Até terça-feira tinham aterrado cinco aviões em Portugal e um sexto em Liège. “Todos os voos trouxeram coisas para o SNS”, conta Brilhante Dias, explicando que em alguns casos é feito um esforço para que se juntem num mesmo avião encomendas feitas por privados, poupando nos custos do frete.

“Tudo isto obriga a um exercício diplomático para desbloquear autorizações de voo”, relata o governante, que dá o exemplo de um “reajuste de rota que obrigou a falar com as autoridades russas para autorizar o atravessamento do espaço aéreo russo”.

“A embaixada faz grande trabalho diplomático para gerir o processo de encomendas. Há uma fortíssima dose de diplomacia, também junto da embaixada da China cá, que tem sido de grande ajuda, e das autoridades em Pequim”, frisa, esclarecendo que as tentativas de encontrar respostas noutros países produtores deste tipo de material estão a esbarrar em medidas “que limitam fortemente a saída de produtos” por se tratarem de zonas que estão também a lidar com picos da pandemia.

Encomendas fechadas caem no dia a seguir

“O problema é que há uma intensa luta na arena mundial mas muito na China.

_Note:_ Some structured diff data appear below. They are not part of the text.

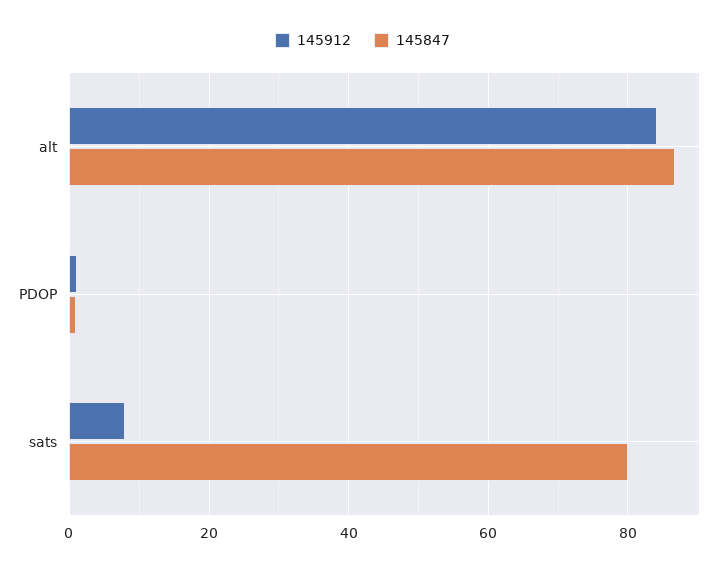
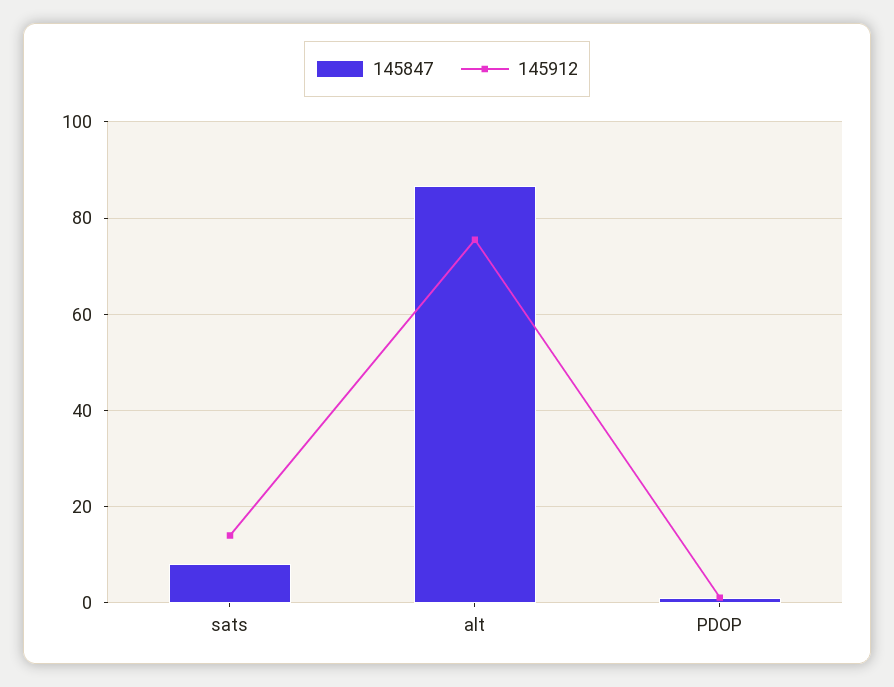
  {
    "145912": {
-     "alt": 84,
+     "alt": 76,
      "PDOP": 2,
-     "sats": 8
+     "sats": 14
    },
    "145847": {
      "alt": 86,
      "PDOP": 2,
-     "sats": 80
+     "sats": 8
    }
  }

A diplomacia é crucial. Há encomendas que estão aparentemente fechadas e no dia a seguir caem”, descreve.

Além disso, há um “exercício logístico difícil”, que consiste em “ir à procura de fornecedores, procurar saber quem são” e para o qual o MNE se tem socorrido de empresas privadas como a Fossun (dona da Luz Saúde), “É gente que conhece o mercado chinês e pode ajudar”, justifica o secretário de Estado, sublinhando que “a seleção e qualificação do material é sempre feita pelo Ministério da Saúde”.

“Saber se, por exemplo, o ventilador responde ou não às necessidades é um trabalho dos serviços do Ministério da Saúde”, afirma Eurico Brilhante Dias, que explica que há muitas vezes outros ministérios envolvidos como o das Infraestruturas, “por causa da ANAC (Autoridade Nacional de Aviação Civil)” ou o Ministério da Economia, que muitas vezes faz a articulação necessária para que com estas encomendas relacionadas com o combate ao novo coronavírus venham “outros produtos que possam vir da China”.